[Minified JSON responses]
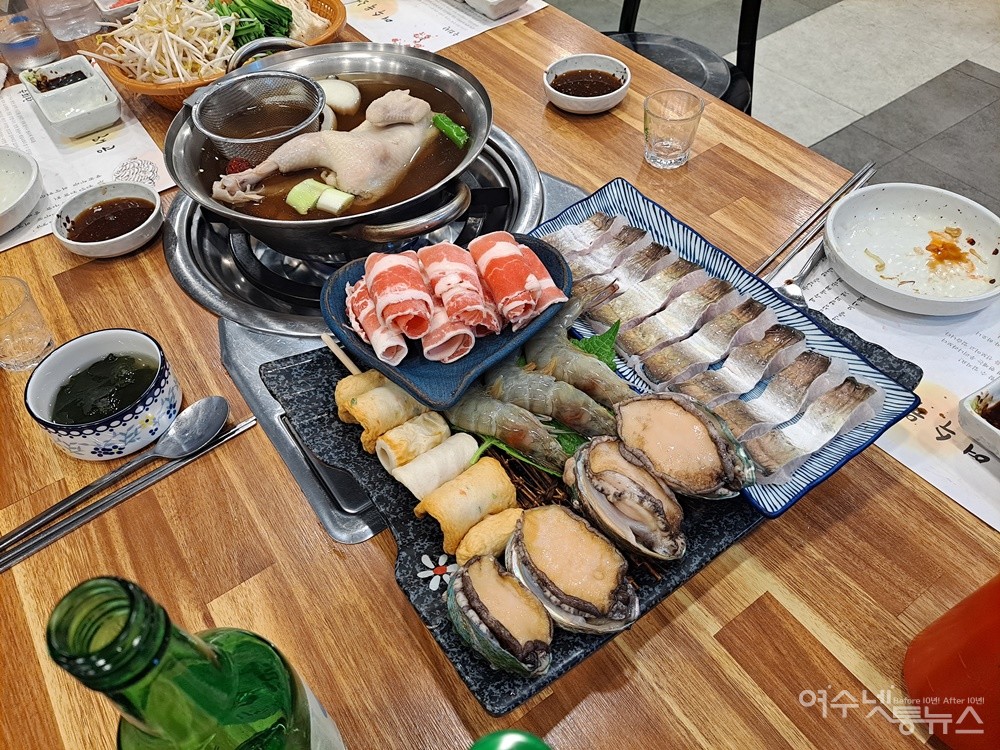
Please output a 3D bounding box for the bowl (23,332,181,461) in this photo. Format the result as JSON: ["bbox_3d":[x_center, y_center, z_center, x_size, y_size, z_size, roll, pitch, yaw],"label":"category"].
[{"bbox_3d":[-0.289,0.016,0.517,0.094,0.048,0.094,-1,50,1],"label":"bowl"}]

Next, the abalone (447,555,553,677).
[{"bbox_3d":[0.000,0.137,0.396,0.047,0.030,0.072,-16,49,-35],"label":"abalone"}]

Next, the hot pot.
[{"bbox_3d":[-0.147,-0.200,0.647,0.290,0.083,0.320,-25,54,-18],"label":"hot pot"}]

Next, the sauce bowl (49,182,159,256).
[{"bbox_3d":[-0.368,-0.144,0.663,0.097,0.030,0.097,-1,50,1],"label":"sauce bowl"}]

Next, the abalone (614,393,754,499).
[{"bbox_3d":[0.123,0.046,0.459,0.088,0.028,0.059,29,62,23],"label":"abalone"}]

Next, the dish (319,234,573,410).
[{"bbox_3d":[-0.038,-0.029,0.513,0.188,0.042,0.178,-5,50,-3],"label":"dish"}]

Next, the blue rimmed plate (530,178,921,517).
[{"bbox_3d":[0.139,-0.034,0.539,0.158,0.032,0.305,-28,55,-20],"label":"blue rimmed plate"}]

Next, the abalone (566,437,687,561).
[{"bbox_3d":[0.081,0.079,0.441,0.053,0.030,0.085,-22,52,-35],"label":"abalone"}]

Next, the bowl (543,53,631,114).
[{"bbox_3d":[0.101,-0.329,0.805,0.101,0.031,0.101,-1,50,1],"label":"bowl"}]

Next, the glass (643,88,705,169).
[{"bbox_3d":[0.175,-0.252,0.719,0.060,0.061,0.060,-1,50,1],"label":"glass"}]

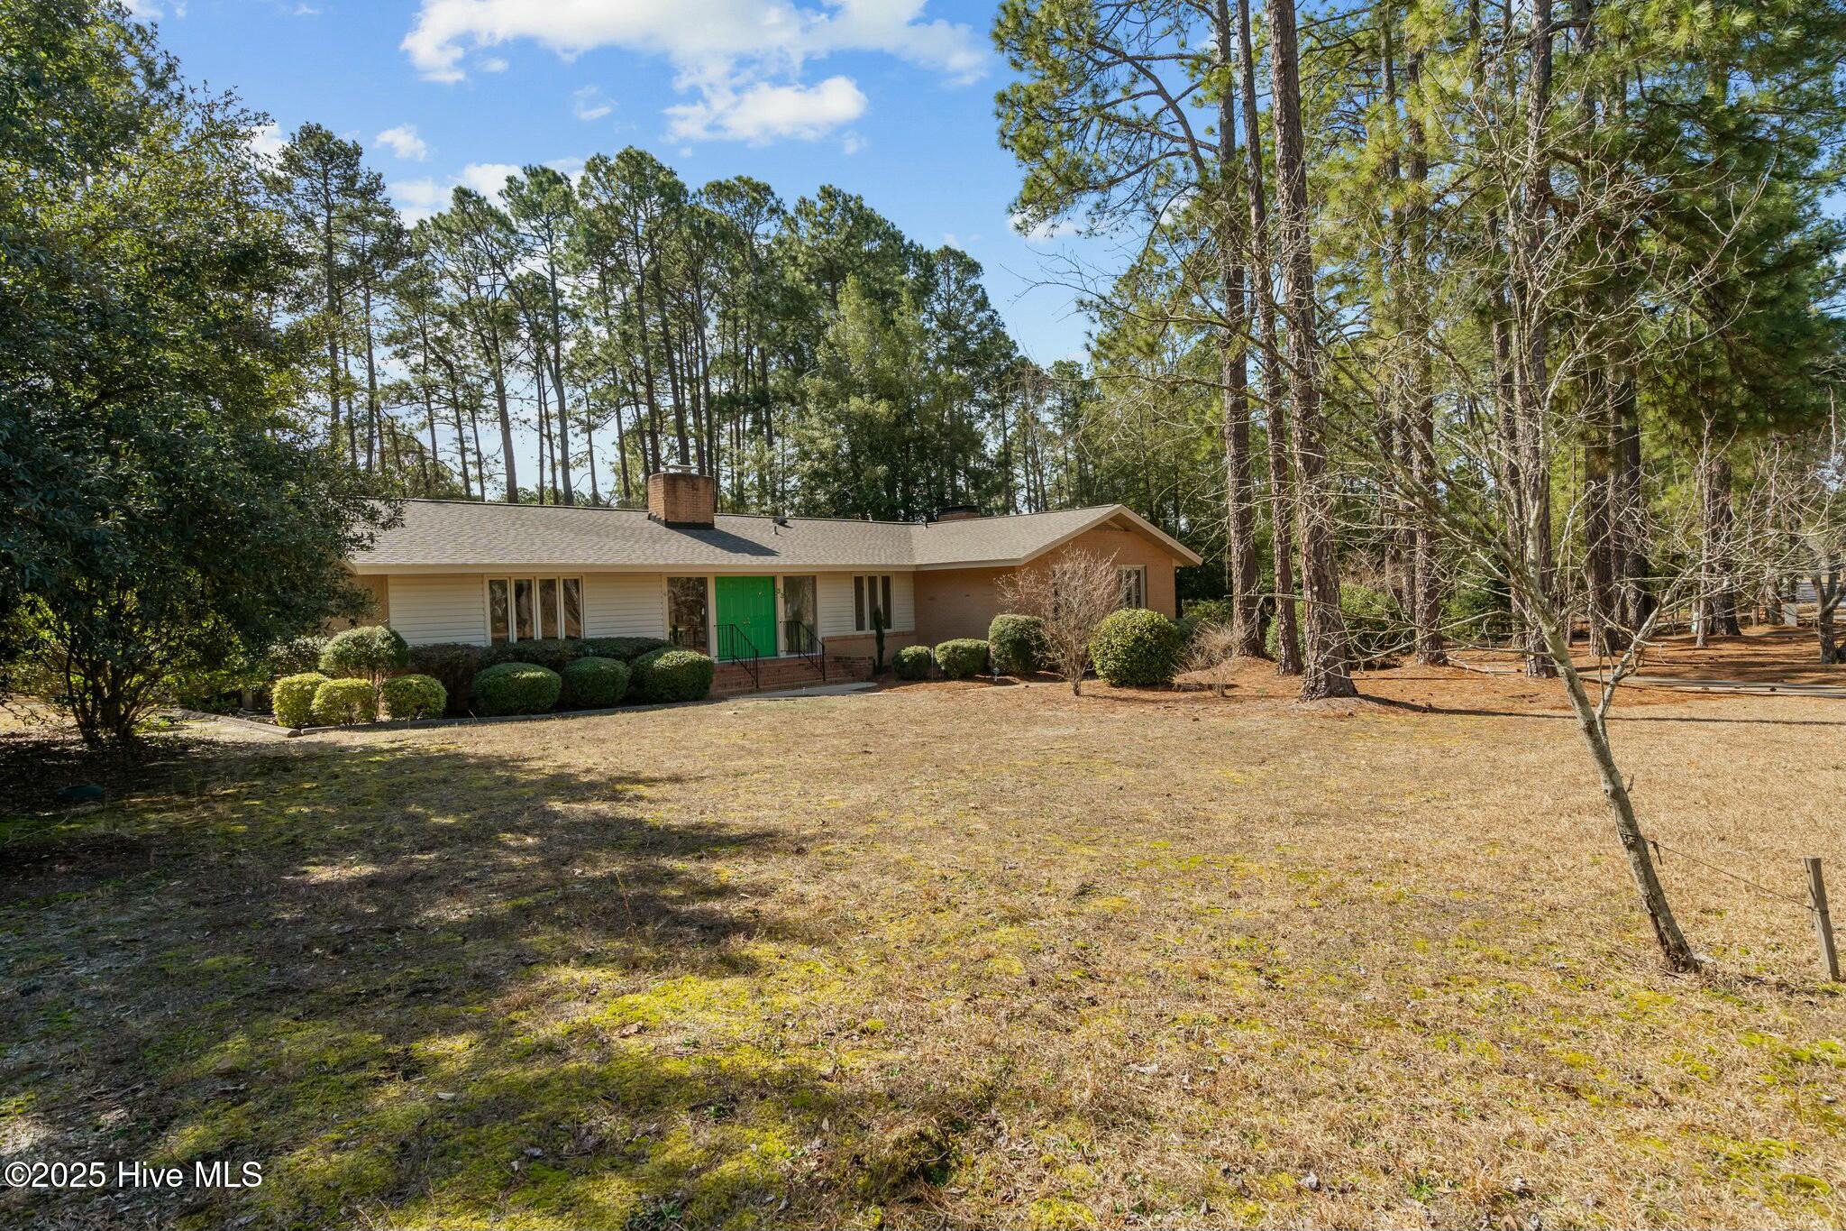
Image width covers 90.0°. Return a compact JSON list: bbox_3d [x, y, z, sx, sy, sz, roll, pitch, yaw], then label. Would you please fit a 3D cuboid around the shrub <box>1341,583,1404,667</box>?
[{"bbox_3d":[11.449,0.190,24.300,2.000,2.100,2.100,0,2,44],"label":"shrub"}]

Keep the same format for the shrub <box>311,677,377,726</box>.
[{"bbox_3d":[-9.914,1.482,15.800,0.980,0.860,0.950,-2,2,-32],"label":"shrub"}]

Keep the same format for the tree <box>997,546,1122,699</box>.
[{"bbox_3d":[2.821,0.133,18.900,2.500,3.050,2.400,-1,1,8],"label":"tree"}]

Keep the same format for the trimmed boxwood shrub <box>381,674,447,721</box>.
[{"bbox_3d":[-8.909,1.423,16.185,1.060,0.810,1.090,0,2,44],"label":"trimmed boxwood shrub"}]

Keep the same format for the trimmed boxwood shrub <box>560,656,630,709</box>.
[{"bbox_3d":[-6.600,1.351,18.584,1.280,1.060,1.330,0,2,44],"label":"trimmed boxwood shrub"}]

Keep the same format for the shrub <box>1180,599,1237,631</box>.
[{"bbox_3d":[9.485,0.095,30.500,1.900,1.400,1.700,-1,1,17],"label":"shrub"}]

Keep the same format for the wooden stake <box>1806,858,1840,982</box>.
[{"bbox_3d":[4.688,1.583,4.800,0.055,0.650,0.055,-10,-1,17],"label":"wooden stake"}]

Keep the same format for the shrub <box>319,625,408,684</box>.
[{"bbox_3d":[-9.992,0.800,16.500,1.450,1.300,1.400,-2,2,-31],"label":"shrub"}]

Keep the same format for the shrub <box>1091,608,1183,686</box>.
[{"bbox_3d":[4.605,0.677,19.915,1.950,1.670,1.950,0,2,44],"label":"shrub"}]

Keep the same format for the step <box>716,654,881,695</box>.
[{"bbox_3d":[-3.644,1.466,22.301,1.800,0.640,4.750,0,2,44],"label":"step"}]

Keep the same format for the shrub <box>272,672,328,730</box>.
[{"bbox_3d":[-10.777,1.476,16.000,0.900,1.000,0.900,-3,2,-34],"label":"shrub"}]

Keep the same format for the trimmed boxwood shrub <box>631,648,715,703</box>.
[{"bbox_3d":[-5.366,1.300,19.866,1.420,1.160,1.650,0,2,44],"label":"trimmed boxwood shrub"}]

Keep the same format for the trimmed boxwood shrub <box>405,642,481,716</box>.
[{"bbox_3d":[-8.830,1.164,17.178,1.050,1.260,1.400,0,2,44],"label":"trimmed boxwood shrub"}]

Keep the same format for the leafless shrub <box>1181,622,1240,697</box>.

■ TASK TO CARRY OUT
Could you output every line from the one containing "Keep the same format for the step" through the end of the records as a JSON list of strings, one string per line, with blank lines left out?

■ RESULT
[
  "Keep the same format for the step <box>716,654,881,695</box>.",
  "[{\"bbox_3d\":[-3.644,1.466,22.301,1.800,0.640,4.750,0,2,44],\"label\":\"step\"}]",
  "Keep the same format for the shrub <box>272,672,328,730</box>.",
  "[{\"bbox_3d\":[-10.777,1.476,16.000,0.900,1.000,0.900,-3,2,-34],\"label\":\"shrub\"}]",
  "Keep the same format for the trimmed boxwood shrub <box>631,648,715,703</box>.",
  "[{\"bbox_3d\":[-5.366,1.300,19.866,1.420,1.160,1.650,0,2,44],\"label\":\"trimmed boxwood shrub\"}]",
  "Keep the same format for the trimmed boxwood shrub <box>405,642,481,716</box>.",
  "[{\"bbox_3d\":[-8.830,1.164,17.178,1.050,1.260,1.400,0,2,44],\"label\":\"trimmed boxwood shrub\"}]",
  "Keep the same format for the leafless shrub <box>1181,622,1240,697</box>."
]